=== Begin Enclosure ===

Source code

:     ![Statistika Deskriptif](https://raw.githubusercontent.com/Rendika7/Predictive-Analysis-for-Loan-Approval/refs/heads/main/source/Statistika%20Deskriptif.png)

=== End Enclosure ===
=== Begin Enclosure ===

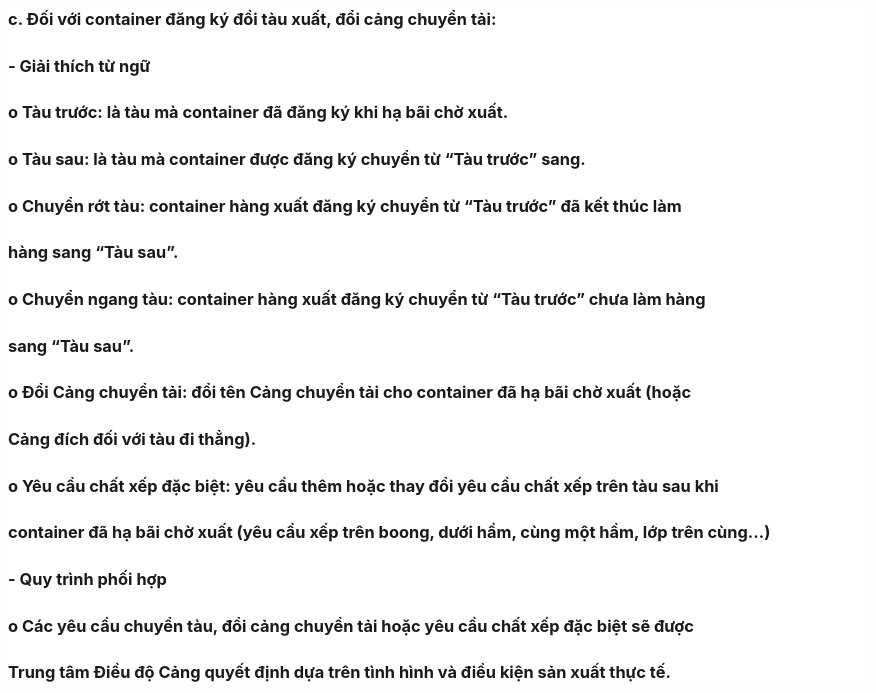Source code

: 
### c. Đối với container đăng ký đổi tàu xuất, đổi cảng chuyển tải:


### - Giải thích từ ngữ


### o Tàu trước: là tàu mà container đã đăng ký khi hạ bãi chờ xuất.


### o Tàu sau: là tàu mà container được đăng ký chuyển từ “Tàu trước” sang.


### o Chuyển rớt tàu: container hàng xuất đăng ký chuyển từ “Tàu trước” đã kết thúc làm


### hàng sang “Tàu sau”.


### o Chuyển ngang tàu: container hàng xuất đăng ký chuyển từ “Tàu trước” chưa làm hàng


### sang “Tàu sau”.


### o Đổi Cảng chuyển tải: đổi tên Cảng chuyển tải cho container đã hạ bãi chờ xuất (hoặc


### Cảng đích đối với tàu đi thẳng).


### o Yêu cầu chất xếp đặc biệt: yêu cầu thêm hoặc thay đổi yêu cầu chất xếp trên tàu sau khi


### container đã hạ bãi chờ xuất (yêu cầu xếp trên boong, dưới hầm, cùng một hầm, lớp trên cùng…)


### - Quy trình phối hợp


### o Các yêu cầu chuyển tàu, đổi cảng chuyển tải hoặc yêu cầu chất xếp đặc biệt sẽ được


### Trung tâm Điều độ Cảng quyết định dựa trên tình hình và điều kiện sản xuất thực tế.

=== End Enclosure ===

Work item: Update the lines in the stretch from "### o Tàu sau: là" through "### Cảng đích đối với tàu đi thẳng)." by replacing "Tàu sau" with "Tàu mới", leaving everything else unchanged. Give only those lines.

Reply to the exercise:
### o Tàu mới: là tàu mà container được đăng ký chuyển từ “Tàu trước” sang.


### o Chuyển rớt tàu: container hàng xuất đăng ký chuyển từ “Tàu trước” đã kết thúc làm


### hàng sang “Tàu mới”.


### o Chuyển ngang tàu: container hàng xuất đăng ký chuyển từ “Tàu trước” chưa làm hàng


### sang “Tàu mới”.


### o Đổi Cảng chuyển tải: đổi tên Cảng chuyển tải cho container đã hạ bãi chờ xuất (hoặc


### Cảng đích đối với tàu đi thẳng).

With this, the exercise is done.